調査捕鯨船とシー・シェパードの抗議船との「2度目の衝突」が報じられた。憤り苛立っている日本人も多い事だろう。オーストラリア政府の対応は、‘煮えきらぬ対応’と言うより、予想される8月の総選挙のキャンペーンの一つに‘反捕鯨’を掲げ、「抗議船」の‘無法なやり方’には一切触れず、集票に有効利用しようとしている様だ。その程度の国・国民なのだろう。
インドではオーストラリアの「インド人差別問題」が国民の関心事になっている。事態は益々こじれ、両国の関係がギクシャクしてきた。年末年始に立て続けに「インド人留学生殺人事件」が発生、インド政府はオーストラリアに抗議し安全対策を要請、更にインド人留学生に注意を喚起した。オーストラリア政府の対応は素っ気無いものであった。
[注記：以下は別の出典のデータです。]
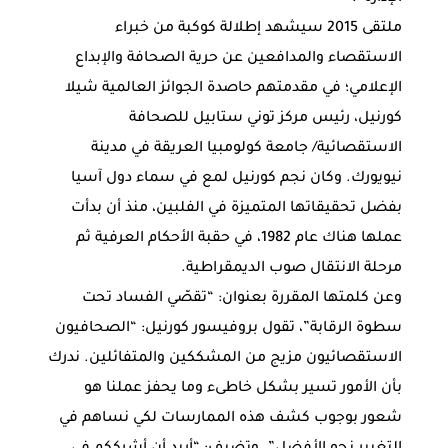
ملتقى 2015 سيشهد إطلالة كوكبة من خبراء
الاستقصاء والمدافعين عن حرية الصحافة والإبداع
الإعلامي؛ في مقدمتهم حاصدة الجوائز العالمية شيلا
كورنيل، رئيس مركز توني ستابيل للصحافة
الاستقصائية/ جامعة كولومبيا العريقة في مدينة
نيويورك. وكان نجم كورنيل لمع في سماء دول آسيا
بفضل تحقيقاتها المتميزة في الفلبين، منذ أن بدأت
عملها هناك عام 1982، في حقبة الأحكام العرفية ثم
مرحلة الانتقال صوب الديمقراطية.
وعن كلمتها المقررة بعنوان: “تقصّي الفساد تحت
سطوة الرقابة”، تقول بروفيسور كورنيل: “الصحافيون
الاستقصائيون مزيج من المشككين والمتفائلين. ندرك
بأن الأمور تسير بشكل خاطىء وما يحفز عملنا هو
شعور بوجوب كشف هذه الممارسات لكي نساهم في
先日ビクトリア州の警察長官が「国際学生安全フォーラム」で、各国留学生に注意を促した。長官のインド人留学生に対するアドバイスは、(The Times of Indiaより引用)
‘keep a low profile and try to look as poor as you can to avoid attacks’‘Indian students could make themselves less of a target if they do not display their gadgets, don’t display their iPods, don’t display valuable watch, don’t display valuable jewellery,
インド人留学生は非難ごうごう、実に‘馬鹿らしい’と言うより、長官の‘傲慢’な考え方に怒り狂っている。‘プライドを傷つけられた思い’と‘怒り’だろう。「オーストラリア側には、一切`非’は無い」とも取れる警察長官の発言である。
オーストラリア政府高官は、オーストラリアは「人種差別国家」ではないと繰り返し主張しているが、メルボルンだけで1年間に1,000~2,000人のインド人が襲撃され、数年前から「カレー・バッシング」「インド人叩き」がある事は周知の事実である。今さらオーストラリア政府は言い訳で出来ないだろう。しかも、最近は殺人事件にまで発展している。本年1月にインド政府がオーストラリア政府に安全対策を依頼したにも関わらず、依然としてインド人襲撃が続出している。
近々、両国政府高官が改めて会談する事になっているが、政府高官が幾ら話してもインド国民の反オーストラリア感情は当分癒せないだろう。インド人に「オーストラリアは人種差別国家・インド人蔑視国家」と言うイメージが植えつけられてしまった。現在、オーストラリアには12万人のインド人留学生がいるが、今年は20~30%減少すると予想されている。
インド人は‘アーリア人’の文化と性格(国民性)を継承している。アーリア=高貴と言う意味である。インドの正式国名は‘バラット’=偉大と言う意味である。‘アーリア’が訛ったのが‘イラン’、パキスタンもアーリア人の文化と性格を継承している。インド、パキスタン、イラン、この3国に通じる似た国民性は、「プライドが極めて高い」と言う点である。プライドを傷つけられた場合、狂人的に反抗する。いい加減に妥協はしない。「インド人のプライドを傷つけるような事をしない。プライドを傷つけるような事を言わない。」…これはインド人と付き合う鉄則である。更に、インドの場合「理論」「筋論」を重視する。「理不尽な説明」は通用しない。
ビクトリア警察長官、オーストラリア政府高官、全然インド・インド人の事を判っていないようだ。このまま行けば、インドとオーストラリアの関係は益々悪化する。インド国民は「インド人差別問題」と捉えている。完全にプライドを傷つけられたと感じている。そう簡単には収拾しないだろう。
インド人が異国の一地域に異常に増え、そこで一箇所に集まり、インドにいるのと同じ行動をすれば、反感を抱く異国民の気持ちは判らないではないが…。印・豪感情問題、どうなる事か…。